Naviguer le temps : réflexions sur le vieillissement par Simone de Beauvoir
La référence féministe réfléchit sur l'art de vieillir et
comment ce processus est aussi naturel que celui de vivre.
Nous vivons dans une société qui privilégie la jeunesse au
détriment de nos aînés, une société qui loue les peaux sans rides, qui
encourage le terrible mal de la solitude chez les personnes âgées. Une société
qui cache le processus de vieillissement parce qu'elle a honte d'admettre que
c'est une partie intégrante de la vie, aussi naturelle que de continuer à
essayer de l'éviter, pourrait tomber dans la paradoxe de faire de la vie une
parodie d'elle-même.
Sur cette sorte de phobie du vieillissement, l'écrivaine Simone de Beauvoir a laissé quelques réflexions dans son livre La vieillesse. Dans ce livre, la philosophe existentialiste tente de comprendre, avec un regard empathique et réfléchi, nos aînés, en concluant que "la vieillesse n'est pas une fin nécessaire de la vie humaine".
La vieillesse, poursuit Beauvoir, acquiert la dimension que nous lui donnons, c'est pourquoi le concept de la vieillesse varie en fonction de chaque société.

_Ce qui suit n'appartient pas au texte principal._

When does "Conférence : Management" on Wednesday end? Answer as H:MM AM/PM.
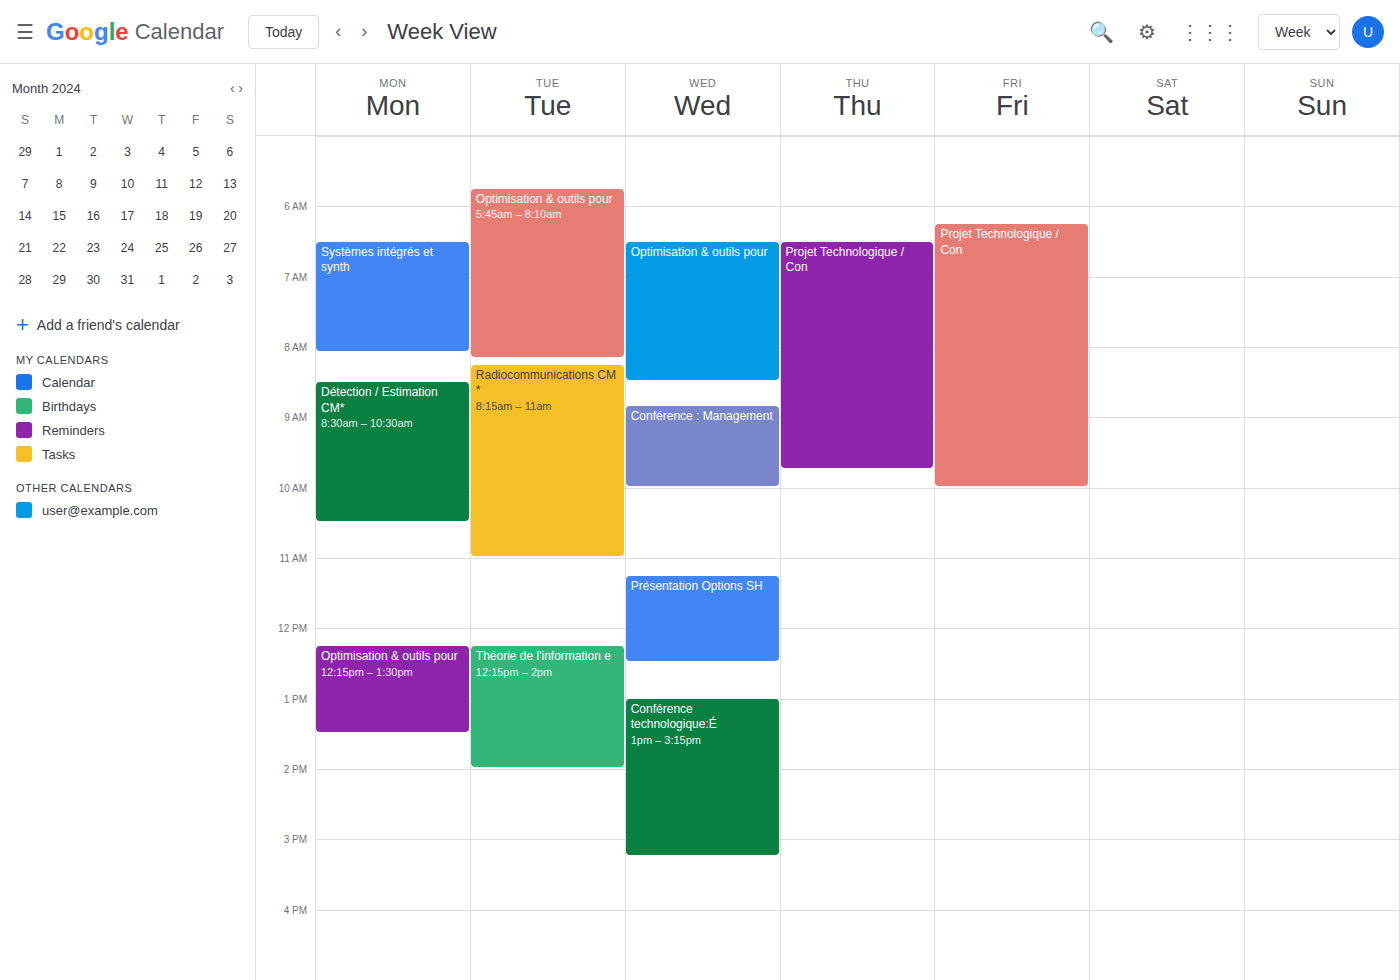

"Parfois, un certain prix a été accordé à la vieillesse pour des raisons sociales ou politiques. Pour certaines personnes (les femmes de la Chine ancienne, par exemple), elle a été un refuge contre la dureté de la vie à l'âge adulte. D'autres, d'un point de vue général pessimiste de la vie, s'y adaptent confortablement… La grande majorité de l'humanité envisage l'arrivée de la vieillesse avec tristesse et rébellion. Cela les remplit d'une aversion plus grande que la mort elle-même.
Et en effet, c'est la vieillesse, plus que
la mort, qui doit être mise en contraste avec la vie. La vieillesse est la parodie
de la vie, tandis que la mort transforme la vie en un destin : d'une certaine
manière, elle la préserve en lui donnant une dimension absolue."
Mais alors, pouvons-nous éviter que la vie ne devienne une parodie d'elle-même ? Pouvons-nous éviter de vieillir ? Non, pour l'auteure française, ce n'est pas la solution.
Pour éviter que la vie soit une parodie, nous devons concevoir le vieillissement non pas comme un projet, comme quelque chose que nous pouvons industrialiser ou gagner, mais comme un fait, quelque chose qui est destiné à se produire selon ses propres termes, quelque chose pour lequel nous sommes constamment en apprentissage pour apprendre à le contrôler lorsque viendra le moment où nous devrons nous rendre à la vie et à sa fin.
L'autre clé pour embrasser le vieillissement avec une absolue naturalité est d'arriver à cette étape de la vie avec quelques passions qui nous poussent à vouloir continuer à vivre, en maintenant notre curiosité éveillée.
"Grandir, mûrir, vieillir, mourir : le passage du temps est prédestiné, inévitable.
Il n'y a qu'une seule solution pour que la vieillesse ne soit pas une parodie absurde de notre vie antérieure, et c'est de continuer à poursuivre des objectifs qui donnent un sens à notre existence : le dévouement envers des individus, des groupes ou des causes sociales, politiques, intellectuelles ou le travail créatif... Dans la vieillesse, nous devrions encore désirer avoir des passions assez fortes pour nous empêcher de nous enfermer en nous-mêmes".
On conclut cette réflexion de la grande Simone de Beauvoir avec l'une de nos citations préférées de son livre La vieillesse :
" La vie de chacun a de la valeur tant qu'on attribue de la valeur à la vie des autres, à travers l'amour, l'amitié, l'indignation, la compassion ". - Simone de Beauvoir.